┌──

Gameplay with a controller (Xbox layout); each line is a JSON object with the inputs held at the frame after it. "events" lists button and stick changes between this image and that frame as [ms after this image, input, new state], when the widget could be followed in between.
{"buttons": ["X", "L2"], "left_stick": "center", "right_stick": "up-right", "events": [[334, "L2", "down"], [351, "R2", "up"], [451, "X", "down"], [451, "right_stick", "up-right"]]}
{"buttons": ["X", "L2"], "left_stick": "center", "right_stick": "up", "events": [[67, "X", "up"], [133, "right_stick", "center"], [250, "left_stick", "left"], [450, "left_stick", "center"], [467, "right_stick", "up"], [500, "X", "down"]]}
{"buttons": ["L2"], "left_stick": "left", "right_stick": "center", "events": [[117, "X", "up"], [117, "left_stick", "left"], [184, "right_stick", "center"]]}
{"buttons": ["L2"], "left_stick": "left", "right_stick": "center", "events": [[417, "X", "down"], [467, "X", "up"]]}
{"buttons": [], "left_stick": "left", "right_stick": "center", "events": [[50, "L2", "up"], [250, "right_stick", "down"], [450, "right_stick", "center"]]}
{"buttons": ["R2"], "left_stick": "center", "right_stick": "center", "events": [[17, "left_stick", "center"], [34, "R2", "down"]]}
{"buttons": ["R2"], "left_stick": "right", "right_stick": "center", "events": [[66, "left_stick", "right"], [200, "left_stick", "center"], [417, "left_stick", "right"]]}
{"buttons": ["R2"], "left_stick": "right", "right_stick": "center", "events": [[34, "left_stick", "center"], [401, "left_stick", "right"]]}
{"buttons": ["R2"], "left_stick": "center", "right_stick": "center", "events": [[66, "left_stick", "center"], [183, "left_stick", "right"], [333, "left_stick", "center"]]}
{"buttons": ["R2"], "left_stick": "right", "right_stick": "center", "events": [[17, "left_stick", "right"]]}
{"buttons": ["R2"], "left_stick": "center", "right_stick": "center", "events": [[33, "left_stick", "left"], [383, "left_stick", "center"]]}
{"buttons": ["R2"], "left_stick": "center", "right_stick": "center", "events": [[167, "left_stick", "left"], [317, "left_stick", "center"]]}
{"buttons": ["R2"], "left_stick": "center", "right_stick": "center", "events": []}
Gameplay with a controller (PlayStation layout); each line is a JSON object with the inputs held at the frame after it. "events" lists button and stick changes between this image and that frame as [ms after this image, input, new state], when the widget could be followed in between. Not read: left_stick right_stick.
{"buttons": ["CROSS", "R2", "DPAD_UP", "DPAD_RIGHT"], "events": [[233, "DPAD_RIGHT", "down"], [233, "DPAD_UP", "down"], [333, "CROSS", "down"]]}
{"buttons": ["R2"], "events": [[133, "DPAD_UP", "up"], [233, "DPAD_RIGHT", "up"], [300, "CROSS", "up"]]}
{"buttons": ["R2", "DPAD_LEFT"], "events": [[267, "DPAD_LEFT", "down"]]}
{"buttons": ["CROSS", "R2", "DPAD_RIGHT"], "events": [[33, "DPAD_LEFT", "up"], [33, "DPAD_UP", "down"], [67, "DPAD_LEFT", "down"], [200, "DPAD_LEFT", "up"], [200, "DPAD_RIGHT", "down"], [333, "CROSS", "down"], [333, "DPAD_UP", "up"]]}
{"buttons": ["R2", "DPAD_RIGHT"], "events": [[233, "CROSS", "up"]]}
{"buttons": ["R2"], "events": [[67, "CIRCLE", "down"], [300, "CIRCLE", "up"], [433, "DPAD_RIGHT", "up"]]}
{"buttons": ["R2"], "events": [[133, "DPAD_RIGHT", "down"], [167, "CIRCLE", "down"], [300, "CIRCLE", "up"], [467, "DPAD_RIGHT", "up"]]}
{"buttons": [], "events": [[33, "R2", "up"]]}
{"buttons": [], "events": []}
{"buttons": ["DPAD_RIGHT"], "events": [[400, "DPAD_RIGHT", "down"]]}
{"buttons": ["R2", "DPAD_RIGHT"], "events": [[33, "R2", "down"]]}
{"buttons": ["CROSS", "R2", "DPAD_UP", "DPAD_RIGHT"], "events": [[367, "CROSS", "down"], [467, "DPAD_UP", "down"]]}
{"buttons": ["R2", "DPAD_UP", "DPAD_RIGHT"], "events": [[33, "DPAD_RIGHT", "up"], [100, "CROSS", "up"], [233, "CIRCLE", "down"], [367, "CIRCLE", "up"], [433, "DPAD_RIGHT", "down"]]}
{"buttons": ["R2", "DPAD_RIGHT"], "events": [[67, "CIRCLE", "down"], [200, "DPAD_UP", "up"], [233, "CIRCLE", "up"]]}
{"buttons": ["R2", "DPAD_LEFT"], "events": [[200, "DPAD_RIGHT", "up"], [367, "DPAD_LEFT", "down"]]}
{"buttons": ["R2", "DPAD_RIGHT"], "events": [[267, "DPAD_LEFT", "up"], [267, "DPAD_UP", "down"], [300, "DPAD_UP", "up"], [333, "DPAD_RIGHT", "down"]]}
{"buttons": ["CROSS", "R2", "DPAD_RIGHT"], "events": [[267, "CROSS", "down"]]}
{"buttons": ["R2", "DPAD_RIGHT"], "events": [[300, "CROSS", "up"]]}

└──

All lines in the entries above that include "CIRCLE" should be found and copied.

● WRITTEN REPLY
{"buttons": ["R2"], "events": [[67, "CIRCLE", "down"], [300, "CIRCLE", "up"], [433, "DPAD_RIGHT", "up"]]}
{"buttons": ["R2"], "events": [[133, "DPAD_RIGHT", "down"], [167, "CIRCLE", "down"], [300, "CIRCLE", "up"], [467, "DPAD_RIGHT", "up"]]}
{"buttons": ["R2", "DPAD_UP", "DPAD_RIGHT"], "events": [[33, "DPAD_RIGHT", "up"], [100, "CROSS", "up"], [233, "CIRCLE", "down"], [367, "CIRCLE", "up"], [433, "DPAD_RIGHT", "down"]]}
{"buttons": ["R2", "DPAD_RIGHT"], "events": [[67, "CIRCLE", "down"], [200, "DPAD_UP", "up"], [233, "CIRCLE", "up"]]}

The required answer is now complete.